Canada’s tighter immigration could mean higher wages – but a cooler housing market

Forecast sees job market resilience, fewer rate cuts, and muted momentum in home sales

Canada’s tighter immigration could mean higher wages – but a cooler housing market

Canadian workers could soon gain more bargaining power as a tighter labour market fuels faster wage growth, according to a new economic forecast from The Conference Board of Canada.

The think tank expects that slower population growth, driven by federal efforts to curb immigration, will lead to stronger wage increases in the years ahead, even as hiring remains cautious amid ongoing trade tensions with the US.

“There is sort of a movement towards workers having a little more power, and that should accelerate wage growth a little bit in the second half of the year and into next year,” Cory Renner, the board’s associate director of economic forecasting, said in an interview, according to The Canadian Press.

Wage growth is already holding steady. Average hourly wages rose 3.4% year-over-year in May, matching April’s pace, according to Statistics Canada. The Conference Board projects this trend to continue as labour force growth slows, tipping the balance back in favor of workers.

In the first quarter of 2025, employment outpaced labour force growth for the first time in more than two years, the report said. This reversal suggests businesses may soon struggle to find talent, leading to increased competition for workers and ultimately higher wages.

The national unemployment rate, which stood at 7% in May, is expected to decline to 6.2% in 2026 and 5.8% by 2027.

Tighter labour supply influences housing market outlook

While rising wages could support consumer confidence and housing demand, the effects are expected to be nuanced, especially in light of the federal government’s move to restrict immigration, a key driver of both labour supply and housing demand in recent years.“Lower immigration will be a bit of a dampener on consumer spending and, of course, the housing markets and rental markets for a little while,” said BMO senior economist Sal Guatieri earlier this year.

The Conference Board report noted that housing activity has been largely depressed in 2025, as fears of job losses sidelined would-be homebuyers. While a slight rebound in home sales could take shape next year, a sustained immigration slowdown could reduce pressure on the housing market.

Read more: Could population decline spell trouble for Canada’s housing market?

Guatieri believes that if population growth slows significantly, it could reduce the urgency behind the federal government’s ambitious homebuilding targets, which currently aim to double annual housing starts.

“I’m not so sure we’ll need a half-million new homes every year as planned unless immigration gets back to 3% annual growth,” he said.

Tariff contraction

The Conference Board said that although Canada’s labour market has been “resilient” in 2025, much of the pressure has been concentrated in trade-sensitive sectors like manufacturing and transportation.

Overall employment remains slightly above end-of-2024 levels, but hiring is expected to stay subdued for the rest of the year as companies grapple with economic uncertainty tied to US trade policy.

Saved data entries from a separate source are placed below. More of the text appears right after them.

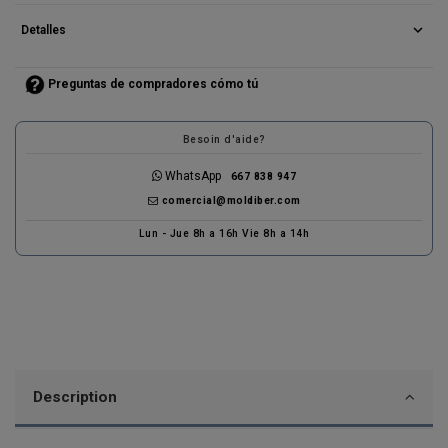
expand_more
Detalles
Preguntas de compradores cómo tú
Besoin d'aide?
WhatsApp
667 838 947
comercial@moldiber.com
Lun - Jue 8h a 16h Vie 8h a 14h
Description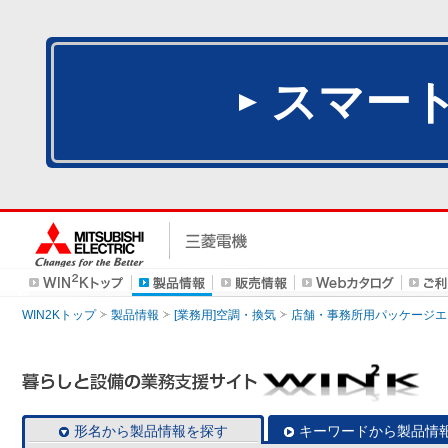
スマー
WIN2Kトップ
製品情報
[業務用]空調・換気
店舗・事務所用パッケージエアコン
形名から製品情報を探す
キーワードから製品情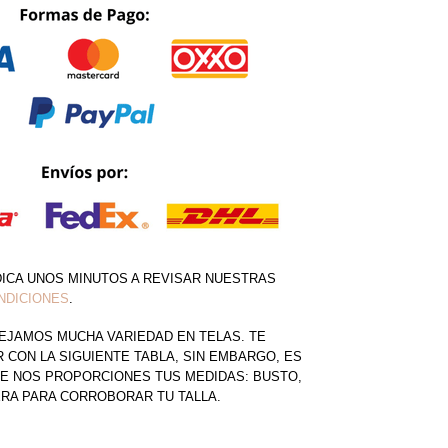
DICA UNOS MINUTOS A REVISAR NUESTRAS
NDICIONES
.
EJAMOS MUCHA VARIEDAD EN TELAS. TE
CON LA SIGUIENTE TABLA, SIN EMBARGO, ES
E NOS PROPORCIONES TUS MEDIDAS: BUSTO,
ERA PARA CORROBORAR TU TALLA.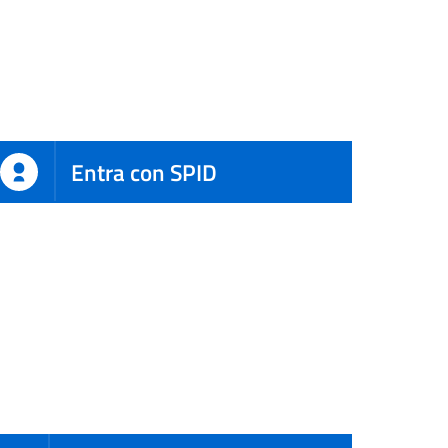
Entra con SPID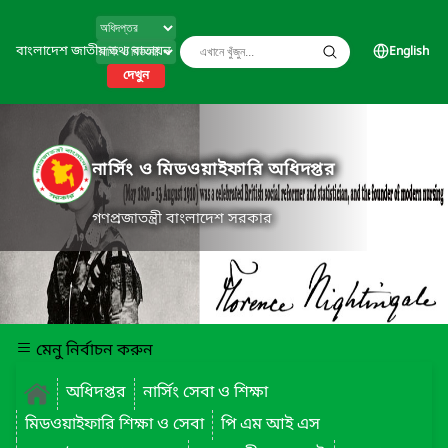
বাংলাদেশ জাতীয় তথ্য বাতায়ন
English
দেখুন
নার্সিং ও মিডওয়াইফারি অধিদপ্তর
গণপ্রজাতন্ত্রী বাংলাদেশ সরকার
মেনু নির্বাচন করুন
অধিদপ্তর
নার্সিং সেবা ও শিক্ষা
মিডওয়াইফারি শিক্ষা ও সেবা
পি এম আই এস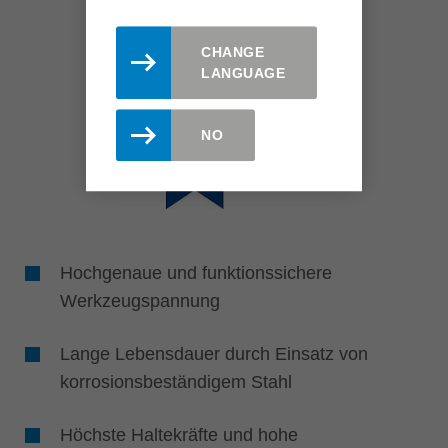
CHANGE
LANGUAGE
NO
Hochgenaue und funktionssichere
Werkzeugspannung
Lange Lebensdauer durch Einsatz von
korrosionsbeständigem Stahl
Höchste Haltekräfte und hohe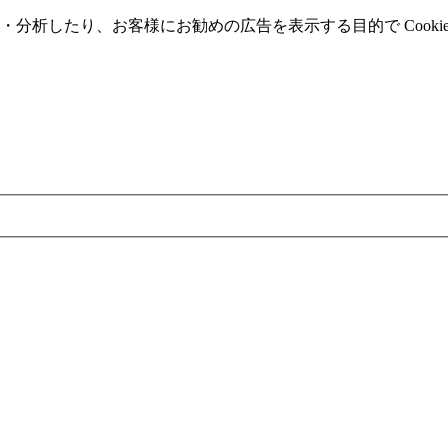
分析したり、お客様にお勧めの広告を表⽰する⽬的で Cooki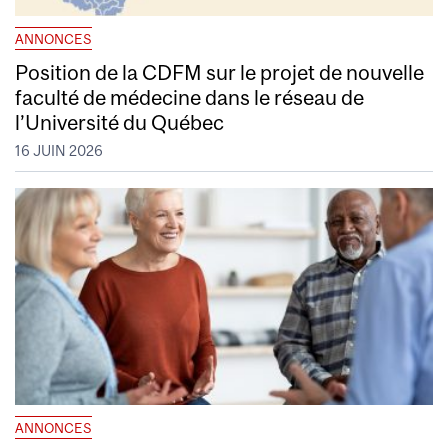
ANNONCES
Position de la CDFM sur le projet de nouvelle
faculté de médecine dans le réseau de
l’Université du Québec
16 JUIN 2026
ANNONCES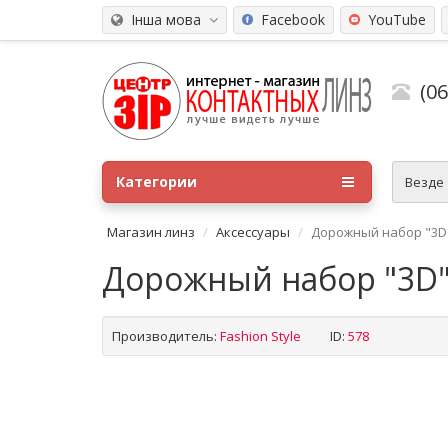
Інша мова
Facebook
YouTube
(0
Категории
Везде
Магазин линз
Аксессуары
Дорожный набор "3D
Дорожный набор "3D
Производитель:
Fashion Style
ID:
578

“The labour market’s actually holding up better than we expected,” Renner said, describing it as one where both workers and employers are hesitant to make big moves.

The board forecasts economic growth of 1.5% in 2025, with a possible contraction in the second quarter due to tariffs before momentum gradually returns.

The Bank of Canada has held its benchmark interest rate at 2.75% in its last two decisions, citing the need for more clarity on how tariffs are influencing inflation and growth. Inflation was 1.7% in May, with modest improvement in core measures but not enough to shift market expectations ahead of the central bank’s next announcement on July 30.

The Conference Board expects one more quarter-point rate cut in the second half of the year. Renner said the decision will depend on whether tariff-related weakness intensifies or whether inflationary pressure persists.

“If we see higher tariffs on Canada, we see the economy weaken more, then at that point, we think the Bank of Canada will have more interest in cutting rates further,” he said. “But for now, really, the risks seem to be tipping towards higher inflation and the economy just barely hanging on.”